6. Limitations and Trade-offs¶

Hardware specificity:
Many gains exploit Hopper (H100) features such as TMA (bulk async copies) and WGMMA/HGMMA (warpgroup MMAs). Portability to other GPUs is conceptually possible (Section 2.1 footnote), but achieving equal performance will require mapping to vendor‑specific instructions.
Opinionated layouts and tile sizes:
The fixed 16×16 register tile and three SMEM swizzle choices work very well for tensor‑core‑centric ops. Workloads that are not matrix/tile‑friendly may need custom extensions (TK allows raw CUDA, but that reduces abstraction benefits).
Manual tuning remains:
Although LCSF abstracts asynchrony, developers still set pipeline stages, choose occupancy (number of load/store vs. compute workers), and pick grid orders. The paper demonstrates how to do this (Tables 1–3; Figure 6), but it is not fully auto‑tuned.
Scope of evaluations:
Results are on H100 80GB SXM with CUDA 12.6. Performance on other GPUs or mixed‑precision regimes beyond FP16/BF16 is not detailed. Some GEMM regimes still favor cuBLAS (Table 2).

Open questions - How far can the three‑layout policy be pushed for more exotic data types or irregular shapes? - Can the framework include auto‑schedulers to choose pipeline depth/occupancy/grid order automatically without sacrificing transparency?

7. Implications and Future Directions¶

Impact on the field:
Demonstrates that a small, principled abstraction set can match or outperform hand‑tuned or compiler‑generated kernels across diverse AI ops. This lowers the barrier to building fast custom kernels and may accelerate the adoption of new architectures (Section 5 conclusion).
Practical applications:
Inference providers and latency‑sensitive domains (e.g., high‑frequency trading) can deploy TK kernels to cut costs/latency (Section 1 concluding paragraph).
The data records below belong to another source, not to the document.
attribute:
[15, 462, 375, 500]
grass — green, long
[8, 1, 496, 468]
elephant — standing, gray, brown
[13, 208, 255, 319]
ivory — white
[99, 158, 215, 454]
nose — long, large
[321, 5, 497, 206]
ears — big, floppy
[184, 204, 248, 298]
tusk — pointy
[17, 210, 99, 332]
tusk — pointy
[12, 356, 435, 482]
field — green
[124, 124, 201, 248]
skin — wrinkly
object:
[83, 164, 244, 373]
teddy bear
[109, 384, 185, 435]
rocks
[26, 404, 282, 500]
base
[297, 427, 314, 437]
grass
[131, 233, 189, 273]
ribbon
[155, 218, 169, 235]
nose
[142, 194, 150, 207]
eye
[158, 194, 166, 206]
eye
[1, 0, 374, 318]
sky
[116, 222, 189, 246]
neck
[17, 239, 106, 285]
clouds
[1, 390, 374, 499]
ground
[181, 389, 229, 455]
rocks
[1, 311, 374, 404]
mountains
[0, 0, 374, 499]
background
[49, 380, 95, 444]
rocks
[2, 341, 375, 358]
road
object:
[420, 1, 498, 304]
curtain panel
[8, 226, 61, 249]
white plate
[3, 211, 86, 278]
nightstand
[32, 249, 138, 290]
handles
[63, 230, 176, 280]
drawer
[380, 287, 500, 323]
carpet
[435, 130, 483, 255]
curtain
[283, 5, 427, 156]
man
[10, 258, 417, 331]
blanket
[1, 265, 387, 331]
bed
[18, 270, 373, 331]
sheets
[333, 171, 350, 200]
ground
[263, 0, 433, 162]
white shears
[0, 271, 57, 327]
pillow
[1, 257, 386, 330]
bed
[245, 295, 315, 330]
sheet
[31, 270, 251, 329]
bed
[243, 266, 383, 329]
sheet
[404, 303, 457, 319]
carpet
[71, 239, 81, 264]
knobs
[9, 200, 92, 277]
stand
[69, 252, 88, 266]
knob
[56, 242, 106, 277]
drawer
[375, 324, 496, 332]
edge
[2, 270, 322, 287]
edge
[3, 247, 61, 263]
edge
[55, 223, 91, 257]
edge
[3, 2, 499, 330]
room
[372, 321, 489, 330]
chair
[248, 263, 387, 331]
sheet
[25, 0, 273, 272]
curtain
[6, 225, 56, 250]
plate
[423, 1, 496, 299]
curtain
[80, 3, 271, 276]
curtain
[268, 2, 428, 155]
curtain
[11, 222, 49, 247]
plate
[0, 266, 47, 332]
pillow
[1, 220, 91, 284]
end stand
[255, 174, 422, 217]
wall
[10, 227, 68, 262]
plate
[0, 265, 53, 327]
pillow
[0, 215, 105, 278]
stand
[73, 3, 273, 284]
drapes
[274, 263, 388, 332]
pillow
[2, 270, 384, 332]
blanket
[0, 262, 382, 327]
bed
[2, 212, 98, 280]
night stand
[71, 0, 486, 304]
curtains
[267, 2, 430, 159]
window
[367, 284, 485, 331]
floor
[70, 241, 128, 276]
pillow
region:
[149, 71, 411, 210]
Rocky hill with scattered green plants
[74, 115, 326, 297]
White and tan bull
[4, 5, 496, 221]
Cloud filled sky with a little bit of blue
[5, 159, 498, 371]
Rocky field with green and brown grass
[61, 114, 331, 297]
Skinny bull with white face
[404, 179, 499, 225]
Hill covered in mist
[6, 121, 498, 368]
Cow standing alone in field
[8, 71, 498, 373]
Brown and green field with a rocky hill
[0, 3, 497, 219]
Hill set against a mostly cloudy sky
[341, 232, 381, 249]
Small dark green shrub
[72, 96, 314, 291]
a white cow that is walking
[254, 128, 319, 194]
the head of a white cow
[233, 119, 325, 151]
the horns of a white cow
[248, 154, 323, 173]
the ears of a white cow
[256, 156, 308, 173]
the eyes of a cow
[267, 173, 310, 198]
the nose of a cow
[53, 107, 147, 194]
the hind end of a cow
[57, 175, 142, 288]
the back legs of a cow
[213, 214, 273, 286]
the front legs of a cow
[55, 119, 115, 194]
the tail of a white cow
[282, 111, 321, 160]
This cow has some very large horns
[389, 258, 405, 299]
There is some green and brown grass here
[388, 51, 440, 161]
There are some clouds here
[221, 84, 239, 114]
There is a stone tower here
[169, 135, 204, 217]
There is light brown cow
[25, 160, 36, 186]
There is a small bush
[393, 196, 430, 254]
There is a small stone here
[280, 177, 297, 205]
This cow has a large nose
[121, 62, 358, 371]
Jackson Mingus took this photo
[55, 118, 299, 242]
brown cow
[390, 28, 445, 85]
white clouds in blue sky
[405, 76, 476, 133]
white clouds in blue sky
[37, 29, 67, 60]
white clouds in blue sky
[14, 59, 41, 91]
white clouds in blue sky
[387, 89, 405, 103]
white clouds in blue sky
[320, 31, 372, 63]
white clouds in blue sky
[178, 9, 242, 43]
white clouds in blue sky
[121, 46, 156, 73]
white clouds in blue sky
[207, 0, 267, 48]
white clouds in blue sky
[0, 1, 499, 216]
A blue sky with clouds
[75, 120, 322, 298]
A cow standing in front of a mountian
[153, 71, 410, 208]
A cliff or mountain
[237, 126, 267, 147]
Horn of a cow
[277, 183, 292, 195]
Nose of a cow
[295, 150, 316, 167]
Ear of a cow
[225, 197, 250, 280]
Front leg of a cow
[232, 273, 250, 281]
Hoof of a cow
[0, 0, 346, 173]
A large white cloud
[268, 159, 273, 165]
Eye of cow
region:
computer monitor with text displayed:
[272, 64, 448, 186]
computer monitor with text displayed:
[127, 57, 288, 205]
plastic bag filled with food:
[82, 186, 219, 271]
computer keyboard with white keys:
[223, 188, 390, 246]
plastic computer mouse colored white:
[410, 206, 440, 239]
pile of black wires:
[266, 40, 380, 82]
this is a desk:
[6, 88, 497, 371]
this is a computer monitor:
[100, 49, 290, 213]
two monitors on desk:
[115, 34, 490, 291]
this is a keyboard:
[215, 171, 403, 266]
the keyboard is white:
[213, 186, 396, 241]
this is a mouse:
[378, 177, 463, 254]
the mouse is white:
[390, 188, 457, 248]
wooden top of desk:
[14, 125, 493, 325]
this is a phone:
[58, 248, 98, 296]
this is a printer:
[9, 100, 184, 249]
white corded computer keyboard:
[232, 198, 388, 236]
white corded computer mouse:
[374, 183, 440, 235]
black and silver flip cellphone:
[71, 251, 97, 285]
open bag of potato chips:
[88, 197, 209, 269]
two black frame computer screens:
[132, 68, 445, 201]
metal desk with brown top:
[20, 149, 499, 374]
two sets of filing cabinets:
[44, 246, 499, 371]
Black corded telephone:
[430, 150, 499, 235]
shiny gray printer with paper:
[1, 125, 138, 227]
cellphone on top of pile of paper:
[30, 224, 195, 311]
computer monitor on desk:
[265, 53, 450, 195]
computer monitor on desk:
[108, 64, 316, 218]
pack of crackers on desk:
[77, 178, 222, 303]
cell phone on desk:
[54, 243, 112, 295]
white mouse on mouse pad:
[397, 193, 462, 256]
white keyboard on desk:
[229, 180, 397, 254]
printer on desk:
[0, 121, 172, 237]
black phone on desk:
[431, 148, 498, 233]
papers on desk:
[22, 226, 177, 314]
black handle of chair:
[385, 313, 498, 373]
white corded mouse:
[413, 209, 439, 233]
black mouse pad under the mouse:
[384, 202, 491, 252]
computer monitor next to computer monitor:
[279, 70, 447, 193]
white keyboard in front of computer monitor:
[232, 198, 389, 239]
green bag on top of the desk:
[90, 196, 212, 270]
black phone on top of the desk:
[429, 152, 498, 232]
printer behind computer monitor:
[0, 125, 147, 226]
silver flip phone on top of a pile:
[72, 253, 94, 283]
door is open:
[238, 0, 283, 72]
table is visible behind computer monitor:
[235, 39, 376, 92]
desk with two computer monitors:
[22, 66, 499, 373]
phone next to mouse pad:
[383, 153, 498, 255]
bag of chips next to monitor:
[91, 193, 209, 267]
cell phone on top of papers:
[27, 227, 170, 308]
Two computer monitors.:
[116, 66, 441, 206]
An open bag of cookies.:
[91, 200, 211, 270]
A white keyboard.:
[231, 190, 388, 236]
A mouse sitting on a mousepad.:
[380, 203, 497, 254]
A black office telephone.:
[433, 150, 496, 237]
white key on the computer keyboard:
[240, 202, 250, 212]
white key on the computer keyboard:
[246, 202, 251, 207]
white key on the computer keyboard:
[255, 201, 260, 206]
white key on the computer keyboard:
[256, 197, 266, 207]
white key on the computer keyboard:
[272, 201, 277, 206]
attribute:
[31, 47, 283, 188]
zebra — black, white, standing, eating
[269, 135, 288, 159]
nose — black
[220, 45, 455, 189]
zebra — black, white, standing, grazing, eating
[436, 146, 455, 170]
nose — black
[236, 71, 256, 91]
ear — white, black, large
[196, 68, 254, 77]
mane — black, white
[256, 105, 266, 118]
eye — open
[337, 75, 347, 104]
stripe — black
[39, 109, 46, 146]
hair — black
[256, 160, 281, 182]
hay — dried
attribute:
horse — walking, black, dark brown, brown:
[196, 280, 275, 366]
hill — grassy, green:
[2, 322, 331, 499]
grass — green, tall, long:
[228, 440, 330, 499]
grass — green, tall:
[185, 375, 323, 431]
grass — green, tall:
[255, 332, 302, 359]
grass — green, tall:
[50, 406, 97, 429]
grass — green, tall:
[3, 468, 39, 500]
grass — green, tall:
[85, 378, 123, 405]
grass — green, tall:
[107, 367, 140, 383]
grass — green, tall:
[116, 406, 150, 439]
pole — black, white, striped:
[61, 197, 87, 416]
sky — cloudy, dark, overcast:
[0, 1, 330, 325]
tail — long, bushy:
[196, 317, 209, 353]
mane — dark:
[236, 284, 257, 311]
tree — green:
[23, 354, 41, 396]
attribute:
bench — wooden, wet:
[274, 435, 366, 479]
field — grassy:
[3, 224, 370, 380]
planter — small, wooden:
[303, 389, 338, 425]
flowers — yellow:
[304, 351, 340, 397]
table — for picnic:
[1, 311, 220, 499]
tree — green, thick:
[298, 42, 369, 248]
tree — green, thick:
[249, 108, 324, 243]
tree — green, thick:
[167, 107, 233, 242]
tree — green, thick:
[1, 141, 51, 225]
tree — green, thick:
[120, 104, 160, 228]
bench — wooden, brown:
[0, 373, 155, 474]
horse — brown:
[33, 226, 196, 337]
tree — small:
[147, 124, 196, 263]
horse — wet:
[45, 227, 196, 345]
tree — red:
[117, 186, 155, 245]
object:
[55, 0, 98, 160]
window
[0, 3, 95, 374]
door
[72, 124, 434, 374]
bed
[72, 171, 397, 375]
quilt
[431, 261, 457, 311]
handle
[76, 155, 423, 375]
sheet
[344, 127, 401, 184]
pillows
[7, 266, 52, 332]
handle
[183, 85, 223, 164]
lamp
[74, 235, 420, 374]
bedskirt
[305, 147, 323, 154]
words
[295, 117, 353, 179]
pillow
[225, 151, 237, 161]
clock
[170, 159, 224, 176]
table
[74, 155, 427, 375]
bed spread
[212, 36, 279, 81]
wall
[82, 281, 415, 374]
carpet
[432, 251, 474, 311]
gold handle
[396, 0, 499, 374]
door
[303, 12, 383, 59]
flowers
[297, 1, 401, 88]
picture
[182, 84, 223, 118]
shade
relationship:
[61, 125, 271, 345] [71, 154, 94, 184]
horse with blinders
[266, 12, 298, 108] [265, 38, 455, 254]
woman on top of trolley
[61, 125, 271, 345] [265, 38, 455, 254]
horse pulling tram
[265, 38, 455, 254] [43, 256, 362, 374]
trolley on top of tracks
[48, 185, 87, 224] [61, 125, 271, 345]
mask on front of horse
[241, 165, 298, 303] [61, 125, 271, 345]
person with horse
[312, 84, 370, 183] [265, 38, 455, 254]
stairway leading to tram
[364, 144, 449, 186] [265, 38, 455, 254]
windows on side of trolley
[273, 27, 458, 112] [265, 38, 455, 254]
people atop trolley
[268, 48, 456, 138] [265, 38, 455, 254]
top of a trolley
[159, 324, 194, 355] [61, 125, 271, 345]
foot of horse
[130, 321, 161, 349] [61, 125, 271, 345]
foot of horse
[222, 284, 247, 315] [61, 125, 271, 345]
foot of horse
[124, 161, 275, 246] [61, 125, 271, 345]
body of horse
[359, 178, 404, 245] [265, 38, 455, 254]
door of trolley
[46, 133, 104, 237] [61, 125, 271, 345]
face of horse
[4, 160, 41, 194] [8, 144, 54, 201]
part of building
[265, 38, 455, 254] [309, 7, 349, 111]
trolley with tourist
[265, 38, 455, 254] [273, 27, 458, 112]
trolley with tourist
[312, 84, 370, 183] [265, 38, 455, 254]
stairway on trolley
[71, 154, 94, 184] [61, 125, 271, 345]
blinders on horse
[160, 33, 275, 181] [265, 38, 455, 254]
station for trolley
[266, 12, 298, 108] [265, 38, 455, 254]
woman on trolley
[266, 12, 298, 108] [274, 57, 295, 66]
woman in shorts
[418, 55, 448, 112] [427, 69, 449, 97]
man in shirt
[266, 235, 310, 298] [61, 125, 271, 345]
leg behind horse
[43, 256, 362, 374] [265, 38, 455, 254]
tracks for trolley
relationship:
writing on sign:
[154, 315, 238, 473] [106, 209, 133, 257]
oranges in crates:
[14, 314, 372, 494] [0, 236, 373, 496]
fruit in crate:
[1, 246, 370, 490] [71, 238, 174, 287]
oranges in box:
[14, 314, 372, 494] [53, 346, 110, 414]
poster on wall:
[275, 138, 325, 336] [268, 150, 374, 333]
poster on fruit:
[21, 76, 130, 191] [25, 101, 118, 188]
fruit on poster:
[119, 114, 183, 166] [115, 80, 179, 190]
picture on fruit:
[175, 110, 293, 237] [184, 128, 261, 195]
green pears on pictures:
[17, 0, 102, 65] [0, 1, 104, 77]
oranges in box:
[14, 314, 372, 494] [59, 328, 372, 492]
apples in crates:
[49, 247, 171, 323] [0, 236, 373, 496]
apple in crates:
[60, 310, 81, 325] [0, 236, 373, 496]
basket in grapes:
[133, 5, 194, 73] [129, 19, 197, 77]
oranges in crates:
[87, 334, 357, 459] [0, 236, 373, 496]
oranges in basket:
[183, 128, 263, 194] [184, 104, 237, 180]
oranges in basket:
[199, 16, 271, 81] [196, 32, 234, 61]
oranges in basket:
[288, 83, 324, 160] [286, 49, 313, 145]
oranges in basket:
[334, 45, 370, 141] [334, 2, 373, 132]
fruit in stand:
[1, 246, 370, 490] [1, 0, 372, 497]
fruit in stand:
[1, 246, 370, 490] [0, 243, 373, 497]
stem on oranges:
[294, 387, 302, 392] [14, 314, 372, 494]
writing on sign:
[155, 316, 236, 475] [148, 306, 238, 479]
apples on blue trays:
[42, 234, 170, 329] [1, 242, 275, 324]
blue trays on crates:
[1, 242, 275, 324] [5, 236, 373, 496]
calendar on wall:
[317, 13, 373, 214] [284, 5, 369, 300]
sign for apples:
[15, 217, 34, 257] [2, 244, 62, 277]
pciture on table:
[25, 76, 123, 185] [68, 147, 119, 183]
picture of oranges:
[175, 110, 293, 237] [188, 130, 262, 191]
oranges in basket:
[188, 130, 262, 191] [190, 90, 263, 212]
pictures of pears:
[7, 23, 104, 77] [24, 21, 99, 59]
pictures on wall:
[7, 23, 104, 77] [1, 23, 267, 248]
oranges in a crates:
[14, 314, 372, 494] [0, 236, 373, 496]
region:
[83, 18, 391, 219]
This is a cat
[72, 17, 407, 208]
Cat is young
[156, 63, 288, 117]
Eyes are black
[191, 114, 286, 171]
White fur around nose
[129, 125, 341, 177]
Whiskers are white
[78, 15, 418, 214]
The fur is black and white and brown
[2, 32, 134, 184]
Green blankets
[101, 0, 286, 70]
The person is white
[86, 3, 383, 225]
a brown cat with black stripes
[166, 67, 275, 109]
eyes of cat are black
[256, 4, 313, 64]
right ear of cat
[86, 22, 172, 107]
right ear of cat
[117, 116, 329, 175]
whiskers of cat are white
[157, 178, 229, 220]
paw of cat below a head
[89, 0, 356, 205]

The open‑source repo (Section 5) makes it directly usable.
Research enabled:
Faster prototyping for novel attention variants, hybrid SSM‑Transformer designs, and custom fused ops, since developers can focus on math while TK handles layouts, pipelining, and scheduling (Appendix B shows concise kernels).
Systems/compilers work: integrating TK’s LCSF and tile policies into higher‑level auto‑schedulers; extending to multi‑GPU or pipeline parallel contexts; mapping TK to non‑NVIDIA GPUs with analogous instructions.
Next steps:
Auto‑tuning of pipeline stages and occupancy within the LCSF template.
Broader precision support and adaptive layout selection for non‑standard shapes.
Cross‑vendor backends (AMD/Apple) to validate the hypothesis that the same few abstractions carry across architectures (Section 2.1 footnote).

Key takeaway: Figures 7–9 and Table 4, together with Tables 1–3 and Figure 6, show that TK’s three‑level design—tiles, asynchronous worker template, and grid scheduling—systematically tackles memory, compute, and overhead terms in the cost model. This combination achieves state‑of‑the‑art or better performance while keeping kernel code concise and comprehensible.